==== Data ====
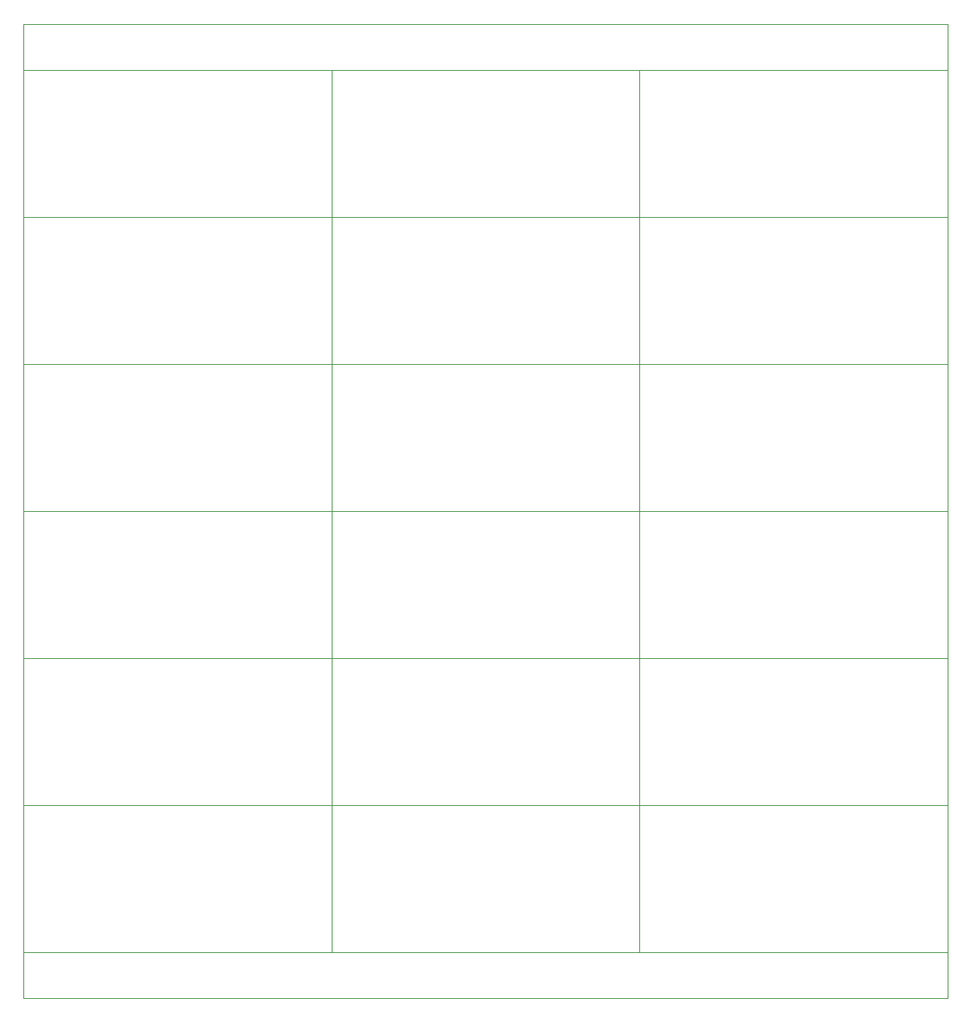
<source format=gbr>
%TF.GenerationSoftware,KiCad,Pcbnew,8.0.1*%
%TF.CreationDate,2024-04-28T15:40:34+08:00*%
%TF.ProjectId,pinban,70696e62-616e-42e6-9b69-6361645f7063,rev?*%
%TF.SameCoordinates,Original*%
%TF.FileFunction,Profile,NP*%
%FSLAX46Y46*%
G04 Gerber Fmt 4.6, Leading zero omitted, Abs format (unit mm)*
G04 Created by KiCad (PCBNEW 8.0.1) date 2024-04-28 15:40:34*
%MOMM*%
%LPD*%
G01*
G04 APERTURE LIST*
%TA.AperFunction,Profile*%
%ADD10C,0.050000*%
%TD*%
G04 APERTURE END LIST*
D10*
X60000000Y-126000000D02*
X160500000Y-126000000D01*
X160500000Y-131000000D01*
X60000000Y-131000000D01*
X60000000Y-126000000D01*
X60000000Y-25000000D02*
X160500000Y-25000000D01*
X160500000Y-30000000D01*
X60000000Y-30000000D01*
X60000000Y-25000000D01*
X127000000Y-110000000D02*
X160500000Y-110000000D01*
X160500000Y-126000000D01*
X127000000Y-126000000D01*
X127000000Y-110000000D01*
X93500000Y-110000000D02*
X127000000Y-110000000D01*
X127000000Y-126000000D01*
X93500000Y-126000000D01*
X93500000Y-110000000D01*
X60000000Y-110000000D02*
X93500000Y-110000000D01*
X93500000Y-126000000D01*
X60000000Y-126000000D01*
X60000000Y-110000000D01*
X127000000Y-94000000D02*
X160500000Y-94000000D01*
X160500000Y-110000000D01*
X127000000Y-110000000D01*
X127000000Y-94000000D01*
X93500000Y-94000000D02*
X127000000Y-94000000D01*
X127000000Y-110000000D01*
X93500000Y-110000000D01*
X93500000Y-94000000D01*
X60000000Y-94000000D02*
X93500000Y-94000000D01*
X93500000Y-110000000D01*
X60000000Y-110000000D01*
X60000000Y-94000000D01*
X127000000Y-78000000D02*
X160500000Y-78000000D01*
X160500000Y-94000000D01*
X127000000Y-94000000D01*
X127000000Y-78000000D01*
X93500000Y-78000000D02*
X127000000Y-78000000D01*
X127000000Y-94000000D01*
X93500000Y-94000000D01*
X93500000Y-78000000D01*
X60000000Y-78000000D02*
X93500000Y-78000000D01*
X93500000Y-94000000D01*
X60000000Y-94000000D01*
X60000000Y-78000000D01*
X127000000Y-62000000D02*
X160500000Y-62000000D01*
X160500000Y-78000000D01*
X127000000Y-78000000D01*
X127000000Y-62000000D01*
X93500000Y-62000000D02*
X127000000Y-62000000D01*
X127000000Y-78000000D01*
X93500000Y-78000000D01*
X93500000Y-62000000D01*
X60000000Y-62000000D02*
X93500000Y-62000000D01*
X93500000Y-78000000D01*
X60000000Y-78000000D01*
X60000000Y-62000000D01*
X127000000Y-46000000D02*
X160500000Y-46000000D01*
X160500000Y-62000000D01*
X127000000Y-62000000D01*
X127000000Y-46000000D01*
X93500000Y-46000000D02*
X127000000Y-46000000D01*
X127000000Y-62000000D01*
X93500000Y-62000000D01*
X93500000Y-46000000D01*
X60000000Y-46000000D02*
X93500000Y-46000000D01*
X93500000Y-62000000D01*
X60000000Y-62000000D01*
X60000000Y-46000000D01*
X127000000Y-30000000D02*
X160500000Y-30000000D01*
X160500000Y-46000000D01*
X127000000Y-46000000D01*
X127000000Y-30000000D01*
X93500000Y-30000000D02*
X127000000Y-30000000D01*
X127000000Y-46000000D01*
X93500000Y-46000000D01*
X93500000Y-30000000D01*
X60000000Y-30000000D02*
X93500000Y-30000000D01*
X93500000Y-46000000D01*
X60000000Y-46000000D01*
X60000000Y-30000000D01*
M02*

</source>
====
Copy each entry exactly as written. Pictures do not belong in the copy.

_Task solution_
<source format=gbr>
%TF.GenerationSoftware,KiCad,Pcbnew,8.0.1*%
%TF.CreationDate,2024-04-28T15:40:34+08:00*%
%TF.ProjectId,pinban,70696e62-616e-42e6-9b69-6361645f7063,rev?*%
%TF.SameCoordinates,Original*%
%TF.FileFunction,Profile,NP*%
%FSLAX46Y46*%
G04 Gerber Fmt 4.6, Leading zero omitted, Abs format (unit mm)*
G04 Created by KiCad (PCBNEW 8.0.1) date 2024-04-28 15:40:34*
%MOMM*%
%LPD*%
G01*
G04 APERTURE LIST*
%TA.AperFunction,Profile*%
%ADD10C,0.050000*%
%TD*%
G04 APERTURE END LIST*
D10*
X60000000Y-126000000D02*
X160500000Y-126000000D01*
X160500000Y-131000000D01*
X60000000Y-131000000D01*
X60000000Y-126000000D01*
X60000000Y-25000000D02*
X160500000Y-25000000D01*
X160500000Y-30000000D01*
X60000000Y-30000000D01*
X60000000Y-25000000D01*
X127000000Y-110000000D02*
X160500000Y-110000000D01*
X160500000Y-126000000D01*
X127000000Y-126000000D01*
X127000000Y-110000000D01*
X93500000Y-110000000D02*
X127000000Y-110000000D01*
X127000000Y-126000000D01*
X93500000Y-126000000D01*
X93500000Y-110000000D01*
X60000000Y-110000000D02*
X93500000Y-110000000D01*
X93500000Y-126000000D01*
X60000000Y-126000000D01*
X60000000Y-110000000D01*
X127000000Y-94000000D02*
X160500000Y-94000000D01*
X160500000Y-110000000D01*
X127000000Y-110000000D01*
X127000000Y-94000000D01*
X93500000Y-94000000D02*
X127000000Y-94000000D01*
X127000000Y-110000000D01*
X93500000Y-110000000D01*
X93500000Y-94000000D01*
X60000000Y-94000000D02*
X93500000Y-94000000D01*
X93500000Y-110000000D01*
X60000000Y-110000000D01*
X60000000Y-94000000D01*
X127000000Y-78000000D02*
X160500000Y-78000000D01*
X160500000Y-94000000D01*
X127000000Y-94000000D01*
X127000000Y-78000000D01*
X93500000Y-78000000D02*
X127000000Y-78000000D01*
X127000000Y-94000000D01*
X93500000Y-94000000D01*
X93500000Y-78000000D01*
X60000000Y-78000000D02*
X93500000Y-78000000D01*
X93500000Y-94000000D01*
X60000000Y-94000000D01*
X60000000Y-78000000D01*
X127000000Y-62000000D02*
X160500000Y-62000000D01*
X160500000Y-78000000D01*
X127000000Y-78000000D01*
X127000000Y-62000000D01*
X93500000Y-62000000D02*
X127000000Y-62000000D01*
X127000000Y-78000000D01*
X93500000Y-78000000D01*
X93500000Y-62000000D01*
X60000000Y-62000000D02*
X93500000Y-62000000D01*
X93500000Y-78000000D01*
X60000000Y-78000000D01*
X60000000Y-62000000D01*
X127000000Y-46000000D02*
X160500000Y-46000000D01*
X160500000Y-62000000D01*
X127000000Y-62000000D01*
X127000000Y-46000000D01*
X93500000Y-46000000D02*
X127000000Y-46000000D01*
X127000000Y-62000000D01*
X93500000Y-62000000D01*
X93500000Y-46000000D01*
X60000000Y-46000000D02*
X93500000Y-46000000D01*
X93500000Y-62000000D01*
X60000000Y-62000000D01*
X60000000Y-46000000D01*
X127000000Y-30000000D02*
X160500000Y-30000000D01*
X160500000Y-46000000D01*
X127000000Y-46000000D01*
X127000000Y-30000000D01*
X93500000Y-30000000D02*
X127000000Y-30000000D01*
X127000000Y-46000000D01*
X93500000Y-46000000D01*
X93500000Y-30000000D01*
X60000000Y-30000000D02*
X93500000Y-30000000D01*
X93500000Y-46000000D01*
X60000000Y-46000000D01*
X60000000Y-30000000D01*
M02*

</source>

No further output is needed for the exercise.